Each of these three novels has an interesting back story. Marlantes, a Marine veteran of Vietnam, apparently worked on and off on his novel for three decades plus. He tried to find a publisher at various times (e.g., 1977), but the book has only been published now, first by a non-profit, and then picked up by Atlantic Monthly Press (i.e., Morgan Entrekin). It received a glowing review by Sebastian Junger on the front page of the New York Times Book Review.
Matterhorn may not live up to its very highest praise, but it is pretty damn good. Fundamentally, the book offers a grueling, hyper-vivid account of combat and patrols in Vietnam. Marlantes is detailed in his descriptions of tactics and weaponry (and he includes a lengthy glossary and weapons list). Some readers may find the detail exhausting, but I found it interesting and a necessary part of the fiction. The long description of one brutal march (without resupply or medevac) echoes, I think, the exhausting march in The Naked and the Dead. Like Mailer -- though to a lesser extent -- Marlantes also wants to capture the social and economic diversity of the soldiers (and race plays a central role in Matterhorn as well).

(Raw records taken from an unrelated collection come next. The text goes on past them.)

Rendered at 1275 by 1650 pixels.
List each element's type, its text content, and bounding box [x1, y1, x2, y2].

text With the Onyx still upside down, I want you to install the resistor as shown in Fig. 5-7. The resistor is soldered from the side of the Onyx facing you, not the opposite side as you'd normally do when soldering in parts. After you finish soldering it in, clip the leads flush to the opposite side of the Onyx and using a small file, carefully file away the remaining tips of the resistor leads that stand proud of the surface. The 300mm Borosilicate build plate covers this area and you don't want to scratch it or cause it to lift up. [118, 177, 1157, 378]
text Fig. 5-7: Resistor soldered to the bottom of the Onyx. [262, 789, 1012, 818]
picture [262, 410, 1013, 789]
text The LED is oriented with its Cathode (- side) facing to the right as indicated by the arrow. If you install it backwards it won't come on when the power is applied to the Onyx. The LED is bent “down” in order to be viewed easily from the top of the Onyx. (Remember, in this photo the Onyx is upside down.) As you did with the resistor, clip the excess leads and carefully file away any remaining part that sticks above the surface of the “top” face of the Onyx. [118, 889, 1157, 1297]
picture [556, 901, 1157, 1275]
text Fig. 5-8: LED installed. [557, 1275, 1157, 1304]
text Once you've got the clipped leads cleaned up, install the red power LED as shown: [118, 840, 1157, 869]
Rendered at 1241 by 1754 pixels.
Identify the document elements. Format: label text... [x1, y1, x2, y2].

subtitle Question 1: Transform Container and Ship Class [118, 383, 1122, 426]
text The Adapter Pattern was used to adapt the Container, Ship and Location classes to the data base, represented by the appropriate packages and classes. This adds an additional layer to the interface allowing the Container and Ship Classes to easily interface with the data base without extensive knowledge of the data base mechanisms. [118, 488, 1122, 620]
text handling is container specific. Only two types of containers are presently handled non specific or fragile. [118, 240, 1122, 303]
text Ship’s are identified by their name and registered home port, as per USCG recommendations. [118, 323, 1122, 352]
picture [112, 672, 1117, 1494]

This novel's shortcomings are few and excusable. In attempting to depict a wide swath of characters, some inevitably blur. In a small note on the copyright page, Marlantes writes, "Novels need villains and heroes..." In fulfilling this requirement -- and the requirement for a plot beyond the grind of war -- Marlantes lets the fictional mechanisms of his book creep in. But the occasional intrusion of the fictive also underscores how real and lived the novel feels.